You must structure the survey based on your objectives and define the scale. For each value in the scale, plan responses that the customer service would take to address those concerns.

Then this can be a compelling metric to measure. This can be done through surveys, customer interviews, or customer feedback to become very powerful.

Most SaaS companies use this metric religiously to reduce their customer churn.

5. Average Response Time

It is the average time taken by your agents to respond to customer complaints or queries.

The goal should be to reduce the average response time, as the customers typically demand quicker resolutions.

6. First Contact Resolution

It is a key metric that reflects your agent’s ability to resolve a customer query on the first attempt.

This means there is no need for customers to keep contacting you repeatedly, and this would certainly make them happier.

7. Ticket Volume

Understanding the total volume of issues and requests coming into your business can help plan the customer service function.

You can use workforce management and optimization to plan the number of agents with specific skills to address customer needs.

Besides, you can identify innovative ways to reduce the number of requests by proactively acting on commonly reported problems.

How About Qualitative Metrics?

While all these metrics are relevant, they are quantitative metrics that don’t tell how your customers feel about your service.

Most of these metrics are scaled.
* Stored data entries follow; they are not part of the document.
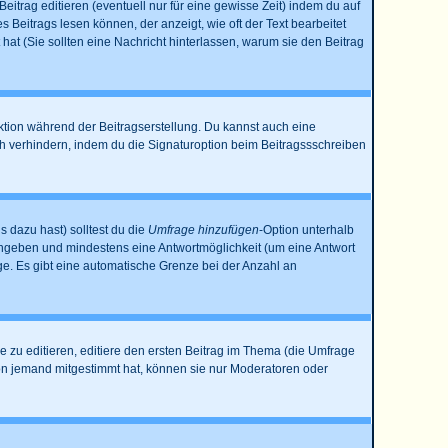
itrag editieren (eventuell nur für eine gewisse Zeit) indem du auf
s Beitrags lesen können, der anzeigt, wie oft der Text bearbeitet
 hat (Sie sollten eine Nachricht hinterlassen, warum sie den Beitrag
ktion während der Beitragserstellung. Du kannst auch eine
h verhindern, indem du die Signaturoption beim Beitragssschreiben
s dazu hast) solltest du die
Umfrage hinzufügen
-Option unterhalb
e angeben und mindestens eine Antwortmöglichkeit (um eine Antwort
age. Es gibt eine automatische Grenze bei der Anzahl an
zu editieren, editiere den ersten Beitrag im Thema (die Umfrage
on jemand mitgestimmt hat, können sie nur Moderatoren oder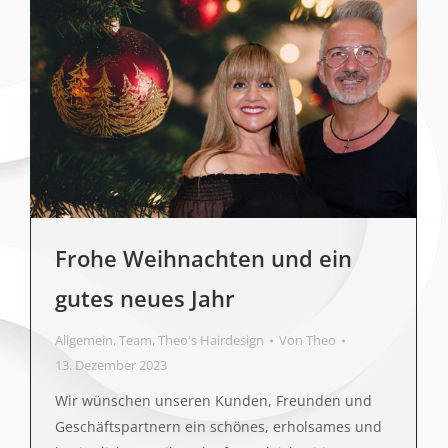
Frohe Weihnachten und ein
gutes neues Jahr
Allgemein
,
Team
,
Theo's Hairdesign
Von
Theo
13. Dezember 2023
Wir wünschen unseren Kunden, Freunden und
Geschäftspartnern ein schönes, erholsames und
Imagine asking your customers who provide feedback the following question:

Why Did You Choose That Response?

The insight you gain would be invaluable, and your analytics can make it actionable, resulting in excellent customer experiences.

Customer service data hides more than it reveals. Customer service analytics will help you make sense of it.

While the customer service metrics mentioned here will help you assess if your business is on the right track to offer exceptional customer experiences, it is extremely important to assess the qualitative data to understand the depth of customer experience completely. Customer service analytics will help you focus on how your customers perceive your customer service and business and how well your teams perform to meet the rising customer expectations.